The following API saves a DStream[OJAIDocument] object to a MapR Database table:

def saveToMapRDB(tablename: String, createTable: Boolean,
          bulkInsert: Boolean, idFieldPath: String): Unit

The parameters are as follows:

Parameter Default Description
tableName Not applicable The name of the MapR Database table to which you are saving the DStream.
createTable false Creates the table before saving the DStream. Note that if the table already exists and createTable is set to true, the API throws an exception.
idFieldPath _id Specifies the key to be used for the DStream.
bulkInsert false Loads a group of streams simultaneously. bulkInsert is similar to a bulk load in MapReduce.
NOTE The only required parameter for this function is tableName.
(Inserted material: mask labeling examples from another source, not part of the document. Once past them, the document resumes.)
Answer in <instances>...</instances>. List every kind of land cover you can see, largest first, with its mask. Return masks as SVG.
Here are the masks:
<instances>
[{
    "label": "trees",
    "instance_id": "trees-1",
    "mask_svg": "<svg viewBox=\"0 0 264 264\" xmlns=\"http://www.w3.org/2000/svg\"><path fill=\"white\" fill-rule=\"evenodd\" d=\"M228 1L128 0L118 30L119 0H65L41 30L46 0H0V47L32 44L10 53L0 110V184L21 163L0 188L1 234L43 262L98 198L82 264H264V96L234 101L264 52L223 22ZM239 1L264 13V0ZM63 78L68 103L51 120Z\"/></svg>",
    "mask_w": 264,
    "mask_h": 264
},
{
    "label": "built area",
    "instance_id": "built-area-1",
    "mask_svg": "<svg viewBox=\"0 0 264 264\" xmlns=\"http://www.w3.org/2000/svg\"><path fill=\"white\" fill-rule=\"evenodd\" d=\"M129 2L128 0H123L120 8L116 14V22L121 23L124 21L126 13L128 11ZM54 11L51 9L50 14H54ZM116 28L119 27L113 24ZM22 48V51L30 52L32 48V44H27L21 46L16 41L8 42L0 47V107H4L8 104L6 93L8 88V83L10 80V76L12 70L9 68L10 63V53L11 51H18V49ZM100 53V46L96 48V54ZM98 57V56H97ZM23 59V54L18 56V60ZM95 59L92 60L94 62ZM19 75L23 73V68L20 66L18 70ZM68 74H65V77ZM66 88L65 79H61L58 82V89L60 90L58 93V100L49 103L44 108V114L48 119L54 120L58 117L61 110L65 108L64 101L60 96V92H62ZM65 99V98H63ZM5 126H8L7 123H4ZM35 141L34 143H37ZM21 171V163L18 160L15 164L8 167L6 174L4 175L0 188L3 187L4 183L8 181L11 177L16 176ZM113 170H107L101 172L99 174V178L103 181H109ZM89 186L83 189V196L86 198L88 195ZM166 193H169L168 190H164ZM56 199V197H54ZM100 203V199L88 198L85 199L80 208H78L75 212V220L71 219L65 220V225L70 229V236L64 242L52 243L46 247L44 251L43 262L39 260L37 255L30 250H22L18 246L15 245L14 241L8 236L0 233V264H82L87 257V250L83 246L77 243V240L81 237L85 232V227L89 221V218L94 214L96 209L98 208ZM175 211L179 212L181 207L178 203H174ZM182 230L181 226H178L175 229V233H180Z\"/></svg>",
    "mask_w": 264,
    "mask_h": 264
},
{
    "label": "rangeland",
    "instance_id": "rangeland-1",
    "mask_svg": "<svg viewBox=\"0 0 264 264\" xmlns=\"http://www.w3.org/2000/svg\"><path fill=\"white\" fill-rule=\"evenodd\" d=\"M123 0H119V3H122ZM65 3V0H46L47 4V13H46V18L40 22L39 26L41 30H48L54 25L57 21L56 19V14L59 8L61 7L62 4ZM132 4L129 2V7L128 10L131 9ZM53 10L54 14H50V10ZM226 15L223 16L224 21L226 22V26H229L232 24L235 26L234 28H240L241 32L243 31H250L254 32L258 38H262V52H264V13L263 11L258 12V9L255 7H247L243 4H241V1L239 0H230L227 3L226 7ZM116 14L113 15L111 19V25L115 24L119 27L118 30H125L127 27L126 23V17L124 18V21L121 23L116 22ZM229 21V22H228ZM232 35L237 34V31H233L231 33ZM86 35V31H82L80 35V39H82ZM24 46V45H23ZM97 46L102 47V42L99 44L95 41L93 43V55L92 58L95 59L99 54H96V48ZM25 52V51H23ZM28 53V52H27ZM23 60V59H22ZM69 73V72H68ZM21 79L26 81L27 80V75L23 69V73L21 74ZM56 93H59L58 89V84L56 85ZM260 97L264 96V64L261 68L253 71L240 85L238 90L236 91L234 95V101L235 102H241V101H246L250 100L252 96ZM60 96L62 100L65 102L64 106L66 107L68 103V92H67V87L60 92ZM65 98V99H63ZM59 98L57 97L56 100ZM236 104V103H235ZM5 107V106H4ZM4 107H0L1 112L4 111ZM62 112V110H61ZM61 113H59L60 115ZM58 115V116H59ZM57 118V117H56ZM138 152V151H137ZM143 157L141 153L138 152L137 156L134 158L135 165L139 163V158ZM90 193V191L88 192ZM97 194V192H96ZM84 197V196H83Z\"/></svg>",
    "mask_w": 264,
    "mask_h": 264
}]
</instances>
All the others are optional.
The following example creates a DStream object, converts it to a DStream[OJAIDocument] object, and then stores it in MapR Database:
val clicksStream: DStream[String] = createKafkaStream(…)
clicksStream.map(MapRDBSpark.newDocument()).saveToMapRDB("/clicks", createTable=true)
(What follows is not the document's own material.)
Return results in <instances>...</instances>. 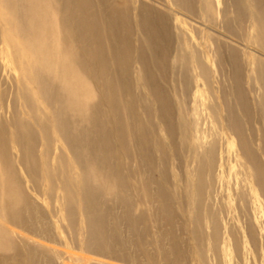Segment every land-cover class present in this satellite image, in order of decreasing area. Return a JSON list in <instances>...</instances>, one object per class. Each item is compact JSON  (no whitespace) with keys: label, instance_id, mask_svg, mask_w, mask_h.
Returning a JSON list of instances; mask_svg holds the SVG:
<instances>
[{"label":"rangeland","instance_id":"1","mask_svg":"<svg viewBox=\"0 0 264 264\" xmlns=\"http://www.w3.org/2000/svg\"><path fill=\"white\" fill-rule=\"evenodd\" d=\"M111 2L133 24L155 17L161 29L165 26L169 30L171 51L166 58L160 54L162 67L157 72L155 68L146 70L136 57L125 66L133 101L125 95L118 66L110 60L107 36L102 35L104 53L112 61L109 66L115 81V102L110 115L115 116L118 138L109 145V161L105 163L103 155L96 152L95 156L90 154V160L96 162L97 168L90 167L93 162L84 163L91 170L87 180L95 189L89 204L77 200L68 205L61 185L49 184L46 170L80 180L84 176L82 166L73 149L58 137L60 126L53 124V134L58 139L47 145L43 132L33 121V113L18 99L19 87H25L27 95L39 106V115L51 114L47 107L51 90L48 86L43 90L36 83V75L43 68L35 63L28 70L18 69L9 57L10 50L5 52L0 40V96L7 93L5 100L0 97V121L1 116L12 120L18 114L21 121L29 122L33 128V155L37 159L32 165L35 168L25 161L22 165L28 147L20 152L10 141L7 148L10 168L0 160V207L4 206L3 201L11 202L8 211L15 222L9 225L5 216H0V231L7 236L0 240L1 261L3 264H16V260L23 264L26 260L34 264H264V194L260 191L263 186L253 177L255 169L239 150L243 148L238 132L232 131L238 122L264 167L261 150L264 122L256 115L262 94L256 72L264 65V0H247L245 7L238 6L237 0H182L179 5L173 0ZM7 13L1 11L9 17ZM51 17L48 20L55 22L56 16ZM98 19L103 27V20L100 16ZM6 25L0 18V35L8 28ZM19 27L20 22L12 27L17 40L21 38ZM133 29L132 41L137 47L143 35L138 28ZM58 36L56 30L52 39L56 37L54 42L59 48ZM24 53L14 55L23 60ZM237 69L242 74L241 92L254 109L252 120L245 116L244 104L239 105L230 96L236 89ZM76 73L82 76L83 86L78 87L73 100L68 94V106L72 103L69 116L73 118L76 110L79 115L95 118L100 111V119L105 122L108 111L100 105V84L79 70ZM22 78H27L25 83H21ZM153 80L158 81L170 105L167 114L159 110L151 94ZM252 87L256 89V99ZM87 126L90 130L91 122ZM70 131L80 136L77 129ZM140 134L145 140L143 149L139 146ZM81 148L79 155L84 151ZM211 150L213 164L217 165L201 180L200 195L196 196L192 190L198 182L194 175L199 157L207 159ZM30 168L36 179L28 174ZM94 171L110 177L108 185L99 187L102 190L98 186L106 180L97 181L93 178ZM253 181L258 182L257 186ZM22 244L26 246L23 248Z\"/></svg>","mask_w":264,"mask_h":264},{"label":"bare ground","instance_id":"2","mask_svg":"<svg viewBox=\"0 0 264 264\" xmlns=\"http://www.w3.org/2000/svg\"><path fill=\"white\" fill-rule=\"evenodd\" d=\"M0 1H3L2 2L4 5L3 9L7 10V12L10 15L9 17H5L6 15L1 14V11L3 9L1 8L2 5H0V14H1L0 18H2L7 23L6 26H8V28L6 27V30H4V32H2V34L0 35V40L5 46V52H8L10 50L9 57L11 61L16 66L19 67L18 69H21L24 67L27 69L29 68L30 64L34 65L35 63L36 64L38 63L36 66H41L43 68L42 70L39 69L40 73L36 75L37 76L36 83L38 82V84L41 85L40 88H43V90L46 89L47 86L51 90L50 91L51 93H49L51 99L48 102L46 101L47 107L51 111V114L43 113L42 117L39 115V106L36 105V103H34L33 100H31L29 95H27V90H25V87L24 88L19 87L18 99L21 101V104L25 108H28L33 113L34 115V117H32L33 121L36 123L37 127L43 132L42 134H44L47 145L49 144V146H51L52 145L51 143L55 141L54 140L55 138L58 139L59 137L61 139H64L66 143L69 145L68 148L73 149V152H75L78 158L77 162L81 164L82 172L84 173V176L80 180H77V178H73V176L63 177L60 175V173L55 175L52 171H50V169H48L45 171V174H46V177L51 182L49 184H52L53 187H56L58 183L61 185L62 187L61 190H63V192L65 193L64 195L66 196L65 199H67L66 202L68 201V205H70L69 202H74L77 200L79 201L84 200V203L89 204L88 200L89 199L91 200V198H93L94 196L93 193L95 189L92 190L93 187L91 186L90 182L87 180L89 178L88 176H90V174L88 175V173H90L91 170H88L89 168L85 167L84 163H88V164L89 163L91 164L92 162L93 164L96 163L94 161H91L92 159L90 158V154L92 153V156L93 154L95 156L96 152L103 155V159L106 163L108 160V152H109V147H110L109 145L112 144L111 142H114L113 141L114 139L117 141V138H118V132H117V126H116L117 122L113 119V117L115 116L113 114L112 116L110 115L111 111H113L112 108L114 107V102H115V99H114L115 98L114 96V82L115 81L113 79V73L111 72V67L109 66V64L112 61L109 62V60L107 59L104 53L105 48L103 44L102 35L105 34L107 36L109 48L111 49V53H112V57L110 56L112 59L110 60H113L115 64L118 66L119 74L122 77V81L120 82L123 85V90L125 92V95L131 96V93H132L131 84H129L131 83V81L129 80L130 79L129 77L128 78L125 77L126 70H127L125 66H127L128 64L130 65L132 61H134L133 59L137 58L139 59V62H141L143 67L147 68L146 70L148 69L150 70V68L152 69L155 68L156 72L157 70H160V68L158 69V67L161 66L162 59H163L161 58L162 56L160 54H163L166 58L167 55L171 51L170 50L171 42L169 40L170 38L169 30L165 28V26H164V30L161 29L160 23L155 17L154 19L152 18L150 20L148 19L147 22L146 21L142 22L139 19L138 21H136V23L133 24V22H131L130 20V17L124 11H120L119 8L112 5L111 0H0ZM173 1L175 2L176 5L177 4L179 5V3L182 2V0H173ZM125 2L126 0H123L124 4H126ZM246 2L247 0H237L238 6H241V7L242 6L245 7ZM48 15L50 17L55 15L56 21L54 22L53 19L48 20L50 18L48 17ZM99 16L103 20V23H104L103 27L99 25V19H98ZM18 22H20V27H19L20 32H21V36H19L21 37L20 40H17L12 34V27L15 26L16 23ZM133 28L135 29L138 28L143 35V41H140L139 46L137 47L132 41V34L134 33ZM56 30L59 33L58 40H56L58 41L59 48L56 46L57 44L54 42L56 37L55 39H52V37L56 33ZM14 52L16 53L25 52L22 55L23 60H20V58L16 57L14 55ZM63 60H66V61H63ZM76 70L77 71L79 70L81 73L87 75L90 79L100 84L99 86L102 89L100 105L104 107L106 111H108V114L106 113L105 122L101 120L102 114L100 111L97 117L95 118L94 116L90 118L84 115H79L76 110L74 112L75 115L73 116V118L69 116L68 111H69V107L71 108L72 103H69V106H68L67 104L68 94H69V97H71L73 100V97L78 94V87L81 85V83H83L81 82L82 76L80 77L79 75H77ZM204 73L205 71L203 72V74ZM256 73H257V82L260 86V90L262 91V94L259 96V100L257 101L259 107L257 108L256 115L260 116V118L264 122V65L259 66ZM27 76H30V75H27ZM30 77L29 78L27 77V78L30 79ZM27 78H22L21 83H25ZM119 80L117 82H119ZM147 80H149V76ZM234 80L236 81V86H235L236 89L230 93V96L235 97L239 105L244 104L243 107H244L245 116L247 117V119L252 120L253 117L255 116L254 109L251 105L248 104L250 102L247 101L246 95H243V93L241 92L242 74H241V71H239L238 69L235 74ZM151 84L153 87L151 90L153 91V93L151 94H153L152 96L154 97L156 104L159 106V110L167 114L169 111L170 105L167 101V98L164 92L161 90V87L158 85V81L153 80ZM61 85L63 86L68 85L67 86L68 88L64 89ZM251 89H252V92H254L256 96L255 87H252ZM6 95H7L6 92H2V95H1L2 97L1 96L0 97L5 100ZM71 98H70V101H71ZM256 98L257 96L255 97V99ZM232 109L234 111L235 108L233 107ZM6 114L7 113H5L4 116ZM133 114H136V113H133ZM1 118H2L0 121V160L1 162L6 167L8 166L10 168L9 154H8L7 148L9 146V143H11L10 141H13L14 142L13 144H15L17 148H19L20 152L24 151L25 148L28 147V149H26L28 150L26 153V158L22 159L21 164L23 165L25 161L27 162V165L30 164L31 167L33 168L34 166L32 165H35V162L37 160L33 155L34 147H33V141L31 139L32 137L31 131L33 128L29 126V122L21 121L20 115L18 114L17 116L16 115L13 116L12 120L11 118L5 119L2 116ZM90 122H91L92 128L89 130L88 129L89 126L87 125ZM139 122H137V124ZM54 123L60 126L58 127V134H59L58 137H55L57 134L56 135L53 134L54 132L53 124ZM236 125H237L236 129H233L232 131L234 134L236 130L242 140L243 149L240 148L239 150L243 158H245L246 162L253 166L252 169H255L254 170L255 175L253 174L254 175L253 177H255V179L259 183L258 182L255 183L254 182L255 180L253 182L255 186H257L256 185L257 183L263 186L262 190H260L261 186L258 185L259 190L262 192V194H264V189H263L264 188V167L262 166V164H260L259 159L257 158V154L254 152V149L252 150L251 144L245 137V133L241 129V126L238 125V122ZM72 129H77L80 132L81 138L80 136L72 134L70 131ZM137 130H140V129L138 128ZM139 132L137 133L139 134ZM144 141L145 140H143V136L140 134L139 135V146L141 148L143 147ZM100 145L103 147L102 150L100 149L101 148ZM262 145L263 146L261 150L264 154V133L262 135ZM81 147H83L84 151L82 155H79L78 149ZM96 148L97 150L95 151ZM213 152L214 151L211 150L210 154H207V159L206 158L204 159L203 157H199V168L197 169L194 175V178H196L198 182L197 184L194 185V190H192L193 191L192 193H194L196 196L200 195V191L202 187L201 185H203V182H201V180L205 179L207 172L212 171L214 164L217 165V163L213 164ZM215 161L216 160H214V162ZM70 164L71 163H69V165ZM93 164L90 165L91 168L92 166L96 165V164L94 165ZM92 169H94V167ZM28 170L32 172V173L31 172L28 173L30 174V177L33 179H36L35 178L36 175L34 174L32 169L30 168ZM94 172L93 173L95 176H93V178L95 177L97 181H99L100 183H103L102 179L106 180L103 184L99 185L98 188L105 187L104 184L108 185V180L110 179L109 176L102 175V173H100L101 171L100 172L94 171ZM58 189L60 188L58 187ZM96 200H99V198L98 199L96 198ZM3 203H4V206L0 207V216L4 215L6 223H8L9 225H12L15 222L11 218L12 214L10 215L8 211L9 208L12 206V203L5 202V201H3ZM93 205L94 204H92V206ZM3 208L4 210H2ZM88 208H89V205H88ZM197 209L198 207H196V214H197V219H198ZM1 210L3 212H1ZM27 230L28 229H26V231ZM99 230H101V228ZM101 233H103L102 230H101ZM6 237L7 236L0 231V240L5 239ZM23 246L25 247L26 245L22 244V247ZM21 250H24V249H21ZM19 252L22 253V251H19ZM21 253L19 254L21 255ZM16 258H19V257L16 255ZM33 261H35V258ZM15 262H17L16 264L24 263V262L22 263L21 260H16ZM0 264H3L1 259H0ZM25 264H34V263L31 262L30 260H26Z\"/></svg>","mask_w":264,"mask_h":264}]
</instances>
NOTE You must use the map(MapRDBSpark.newDocument()) API to convert the DStream object to a DStream[OJAIDocument] object.
If clicksStream is a DStream of Strings, it can be saved to MapR Database using the saveToMapRDB API:
clicksStream.map(MapRDBSpark.newDocument(_)).saveToMapRDB("/clicks", createTable = true);
NOTE To use the saveToMapRDB API, you need to transform the DStream object to a DStream[OJAIDocument] by using the Apache Spark Map API.